My 1974 Cadillac Eldorado all a sudden will not shift out of 1st gear. It is full of fluid. What could be some of the causes?
There is a 2 wire switch on the drivers side of the carburetor linkage, this is the 'kickdown' circuit. If this is stuck on it won't wanna shift. If you just unplug it that will disable the function. If it then shifts normally during normal driving you found the problem. It activates when you put it to the floor so for many classics you won't even know its not working if its just a bad switch.
This vintage Eldo is also very hard on one of the transmission linkage pivot bushings so make sure you are carefully counting the clicks and are for sure in D. If you are just going by the pointer you could just be in the wrong gear. If this is the issue its important to get it fixed because it may not reliably go into and stay in park and you could have the car get away from you.
Looking down the side, next to the transmission dipstick, you will see a cap held on by a spring clip. Inside of this is the governor. A sheared off gear or broken spring may also be the cause.

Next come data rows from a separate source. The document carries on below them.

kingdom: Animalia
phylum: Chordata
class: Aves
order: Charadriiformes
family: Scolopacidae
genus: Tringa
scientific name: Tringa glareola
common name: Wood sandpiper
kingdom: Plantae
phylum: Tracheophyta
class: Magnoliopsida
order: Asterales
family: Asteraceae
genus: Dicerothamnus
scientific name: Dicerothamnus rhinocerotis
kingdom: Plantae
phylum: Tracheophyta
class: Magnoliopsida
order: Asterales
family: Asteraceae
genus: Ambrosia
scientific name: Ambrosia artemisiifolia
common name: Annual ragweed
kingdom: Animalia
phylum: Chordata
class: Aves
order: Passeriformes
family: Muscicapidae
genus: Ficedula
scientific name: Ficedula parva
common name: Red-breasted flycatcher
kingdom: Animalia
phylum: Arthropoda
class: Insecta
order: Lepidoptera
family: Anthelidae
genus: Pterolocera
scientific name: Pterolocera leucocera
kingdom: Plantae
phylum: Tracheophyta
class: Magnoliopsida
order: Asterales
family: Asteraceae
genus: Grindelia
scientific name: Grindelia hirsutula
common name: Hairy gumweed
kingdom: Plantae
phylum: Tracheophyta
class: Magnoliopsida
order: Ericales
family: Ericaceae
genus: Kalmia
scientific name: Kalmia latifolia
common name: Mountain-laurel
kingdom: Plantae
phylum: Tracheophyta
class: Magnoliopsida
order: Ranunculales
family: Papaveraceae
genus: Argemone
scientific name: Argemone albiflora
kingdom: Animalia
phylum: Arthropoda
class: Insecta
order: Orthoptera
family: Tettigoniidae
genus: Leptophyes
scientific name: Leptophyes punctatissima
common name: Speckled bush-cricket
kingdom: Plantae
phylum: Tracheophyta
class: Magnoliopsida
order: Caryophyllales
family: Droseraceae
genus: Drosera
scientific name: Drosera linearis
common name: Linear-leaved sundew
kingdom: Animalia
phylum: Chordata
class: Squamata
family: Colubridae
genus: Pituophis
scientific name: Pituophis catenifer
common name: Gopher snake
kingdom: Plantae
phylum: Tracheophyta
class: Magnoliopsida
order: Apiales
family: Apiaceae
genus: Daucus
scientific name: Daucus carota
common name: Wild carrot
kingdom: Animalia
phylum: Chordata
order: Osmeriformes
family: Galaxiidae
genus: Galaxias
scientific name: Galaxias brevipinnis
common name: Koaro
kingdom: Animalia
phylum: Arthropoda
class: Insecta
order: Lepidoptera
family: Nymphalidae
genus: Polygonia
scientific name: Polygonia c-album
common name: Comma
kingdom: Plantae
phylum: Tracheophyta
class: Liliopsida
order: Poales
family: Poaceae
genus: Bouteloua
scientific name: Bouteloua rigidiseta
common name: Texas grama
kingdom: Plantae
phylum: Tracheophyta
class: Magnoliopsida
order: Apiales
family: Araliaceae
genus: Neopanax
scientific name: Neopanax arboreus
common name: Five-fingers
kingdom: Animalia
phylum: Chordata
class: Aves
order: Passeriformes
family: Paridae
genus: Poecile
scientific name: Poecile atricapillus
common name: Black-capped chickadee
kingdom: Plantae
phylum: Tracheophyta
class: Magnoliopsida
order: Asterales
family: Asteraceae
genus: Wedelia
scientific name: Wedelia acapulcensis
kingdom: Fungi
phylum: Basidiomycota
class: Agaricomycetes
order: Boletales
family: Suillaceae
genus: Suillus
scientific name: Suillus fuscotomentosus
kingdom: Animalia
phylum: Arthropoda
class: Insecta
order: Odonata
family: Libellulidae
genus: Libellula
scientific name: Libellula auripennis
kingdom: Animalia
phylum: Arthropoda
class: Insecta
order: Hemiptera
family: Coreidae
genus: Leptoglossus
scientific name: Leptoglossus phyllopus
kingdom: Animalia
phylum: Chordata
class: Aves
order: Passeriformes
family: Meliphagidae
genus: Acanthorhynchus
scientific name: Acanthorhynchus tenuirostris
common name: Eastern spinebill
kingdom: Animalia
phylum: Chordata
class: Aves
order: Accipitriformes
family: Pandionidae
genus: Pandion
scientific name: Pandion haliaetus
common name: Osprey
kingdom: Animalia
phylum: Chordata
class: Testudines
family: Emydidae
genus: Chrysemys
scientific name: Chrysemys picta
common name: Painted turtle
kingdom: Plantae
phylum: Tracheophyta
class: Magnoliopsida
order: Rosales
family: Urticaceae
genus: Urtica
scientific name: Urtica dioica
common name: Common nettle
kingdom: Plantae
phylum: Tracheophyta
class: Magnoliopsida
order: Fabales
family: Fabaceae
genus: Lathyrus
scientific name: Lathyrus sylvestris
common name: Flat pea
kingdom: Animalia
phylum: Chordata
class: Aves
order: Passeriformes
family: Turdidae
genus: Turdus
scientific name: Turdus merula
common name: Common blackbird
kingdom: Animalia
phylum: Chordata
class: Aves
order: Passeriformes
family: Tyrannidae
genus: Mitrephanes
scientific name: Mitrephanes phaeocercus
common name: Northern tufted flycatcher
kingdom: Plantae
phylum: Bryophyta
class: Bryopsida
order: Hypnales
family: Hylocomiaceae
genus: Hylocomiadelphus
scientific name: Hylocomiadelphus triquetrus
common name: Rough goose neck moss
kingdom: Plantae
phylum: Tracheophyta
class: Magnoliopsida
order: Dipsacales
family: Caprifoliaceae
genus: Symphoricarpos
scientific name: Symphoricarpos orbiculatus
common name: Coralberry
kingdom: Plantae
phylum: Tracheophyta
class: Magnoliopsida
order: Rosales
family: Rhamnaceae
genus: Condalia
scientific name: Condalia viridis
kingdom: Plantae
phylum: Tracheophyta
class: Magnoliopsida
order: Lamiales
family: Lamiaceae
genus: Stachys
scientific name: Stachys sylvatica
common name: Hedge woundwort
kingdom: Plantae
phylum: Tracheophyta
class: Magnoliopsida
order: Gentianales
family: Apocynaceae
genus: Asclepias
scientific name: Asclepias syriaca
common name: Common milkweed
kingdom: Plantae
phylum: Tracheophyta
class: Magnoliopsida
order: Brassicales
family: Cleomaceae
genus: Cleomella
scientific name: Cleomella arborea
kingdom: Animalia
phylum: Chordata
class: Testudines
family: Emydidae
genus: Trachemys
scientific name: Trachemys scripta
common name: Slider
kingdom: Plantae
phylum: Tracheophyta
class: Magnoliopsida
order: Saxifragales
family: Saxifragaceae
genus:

I've heard from many people that this cap is held on by the spring clip because the governor so often goes bad. I have no experience in this short of just removing the speedometer cable to lube it. Just a little info before some shop tries to sell you a transmission.
possibly the transmission's vaccuum modulator
Guys thanks for your assistance. TJ Hopland I checked out the kickdown switch per your instructions and it was the problem. I disconnected the wires to it and the car shifted just fine. I will buy another switch. Thanks for saving me again. (You also had the correct answer when my blower motor would not shut off a few months ago.)
Wondering if you tripped the switch by pressing the pedal to the floor to set the choke for a cold start.
I didn't ask and you didn't say how hard you tried to get it to shift but its been my experience that if its the vacuum most people can and will push it hard enough that it shifts. When the electric is stuck on I'm not sure that it can, if it can its a few R's over where you would think the engine would explode so most people won't try and push it that far.
I think those switches can be hard to find but unless you do a lot of highway driving and passing you may never know its not there so you can still likely enjoy the car while you are waiting for a reasonable deal on a replacement. Make sure you tie and or tape the wire up out of the way so it doesn't get in the linkage or melt into the intake. That's a + voltage signal and its tied to something else, AC clutch? So if it shorts and blows the fuse you loose other things.
Probably 90% of the time I have driven 90% of the 400/425 equipped cars that system hasn't been working for one reason or another. I would imagine they were reasonably reliable when new but all forms of the switches I have ever seen have some to a lot of plastic in them that just didn't hold up over the years.
It's usually the Bakelite arm that breaks off from stabbing the throttle too hard.
I have drilled out the little brass rivets and taken those switches apart, cleaned up the contacts and returned them to service. Be very careful of the little arm on that switch, if that gets broken (easy to do), then you are for sure looking for another switch.
Been too long to remember what I held it together with once reassembled, maybe 3/32 pop rivets. The hole in the bottom of the switch is to adjust it once reinstalled (with a #42 wire gauge drill bit), the procedure is in the shop manual --- Page 7-44 in my '73 manual.
Are they sprung so if the arm breaks they are stuck on WOT?
They are sprung, but it returns to the closed throttle position if that arm breaks.
For what it's worth, the kick down switch on my 70 Deville has been broken for about 7 years now...... And she has no trouble shifting, or passing other cars.
Not that I do that of course (Just in case someone from Hagarty is on the forums😉).
I was thinking broken arm would would be the not triggered position. The one I took apart or had fallen apart, don't remember the year or model a little nub broke off that the spring acts against so the spring just unwound.